Gegen eine zentrale Verwaltung und Kontrolle der Landesarbeitsgemeinschaften und für den Erhalt der organisationspolitischen Autonomie innerhalb der Partei DIE LINKE Niedersachsen

Resolution der Landesmitgliederversammlung der LAG betrieb&gewerkschaft Niedersachsen

Im dem vom Landesvorstand am 12. Mai 2018 veranstalteten (erweiterten) „Treffen der Vorstände der niedersächsischen Landesarbeitsgemeinschaften, des Landesrates Linke Frauen und der Ökologischen Plattform der Partei DIE LINKE. Niedersachsen“
in Hannover haben wir den Eindruck gewonnen, daß die o.g. Punkte aufgrund einer organisatorische Handlungsfähigkeit, weil die Mitgliederverwaltung mit einer beabsichtigten Satzungsänderung unserer Partei für Niedersachsen zentralisiert werden soll.
Dies lehnen wir ab und plädieren für die bestehende organisationspolitische und finanzielle Basis.


Deshalb sehen wir in einer geplanten Satzungsänderung keinen Vorteil für die Weiterentwicklung unseres Landesverbandes.
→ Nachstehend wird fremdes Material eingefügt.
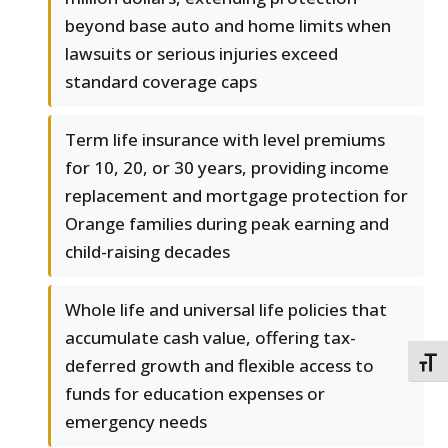
beyond base auto and home limits when
lawsuits or serious injuries exceed
standard coverage caps
Term life insurance with level premiums
for 10, 20, or 30 years, providing income
replacement and mortgage protection for
Orange families during peak earning and
child-raising decades
Whole life and universal life policies that
accumulate cash value, offering tax-
deferred growth and flexible access to
TOGG
funds for education expenses or
emergency needs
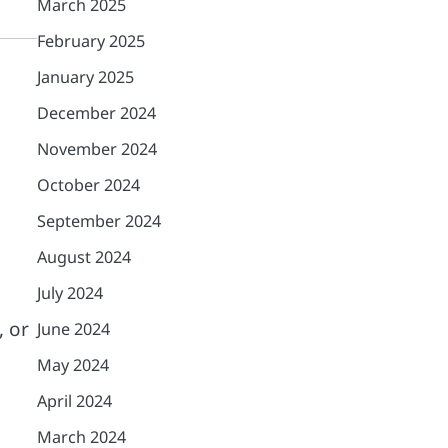
March 2025
February 2025
January 2025
December 2024
November 2024
October 2024
September 2024
August 2024
July 2024
, or
June 2024
May 2024
April 2024
March 2024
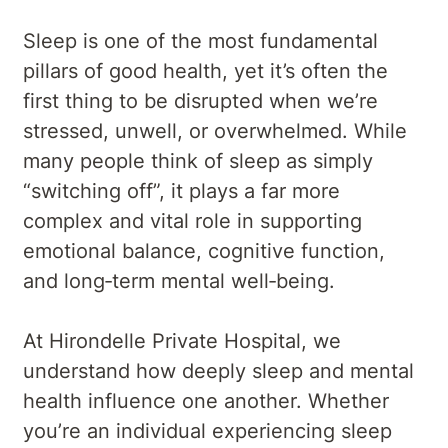
Sleep is one of the most fundamental
pillars of good health, yet it’s often the
first thing to be disrupted when we’re
stressed, unwell, or overwhelmed. While
many people think of sleep as simply
“switching off”, it plays a far more
complex and vital role in supporting
emotional balance, cognitive function,
and long‑term mental well‑being.
At Hirondelle Private Hospital, we
understand how deeply sleep and mental
health influence one another. Whether
you’re an individual experiencing sleep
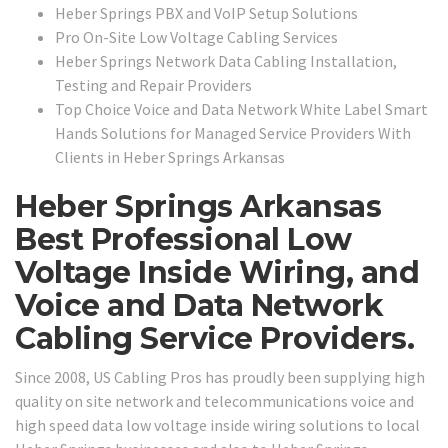
Heber Springs PBX and VoIP Setup Solutions
Pro On-Site Low Voltage Cabling Services
Heber Springs Network Data Cabling Installation,
Testing and Repair Providers
Top Choice Voice and Data Network White Label Smart
Hands Solutions for Managed Service Providers With
Clients in Heber Springs Arkansas
Heber Springs Arkansas
Best Professional Low
Voltage Inside Wiring, and
Voice and Data Network
Cabling Service Providers.
Since 2008, US Cabling Pros has proudly been supplying high
quality on site network and telecommunications voice and
high speed data low voltage inside wiring solutions to local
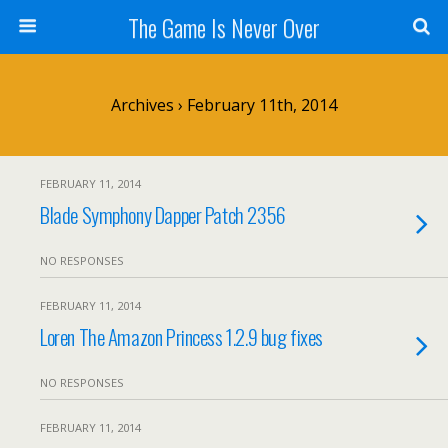
The Game Is Never Over
Archives › February 11th, 2014
FEBRUARY 11, 2014
Blade Symphony Dapper Patch 2356
NO RESPONSES
FEBRUARY 11, 2014
Loren The Amazon Princess 1.2.9 bug fixes
NO RESPONSES
FEBRUARY 11, 2014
Die beabsichtigte Satzungsänderung würde den geschäftsführenden Landesvorstand mit weitreichenden – zentralen - Befugnissen ausstatten, um organisationspolitisch und wie wir befürchten müssen, Einfluss auf die zukünftige Finanzplanung bzw. Budgetreduzierung der Landesarbeitsgemeinschaften nehmen zu wollen. Darin sehen wir eine große Gefahr für autonome politische Handlungsfähigkeit von LAG’n!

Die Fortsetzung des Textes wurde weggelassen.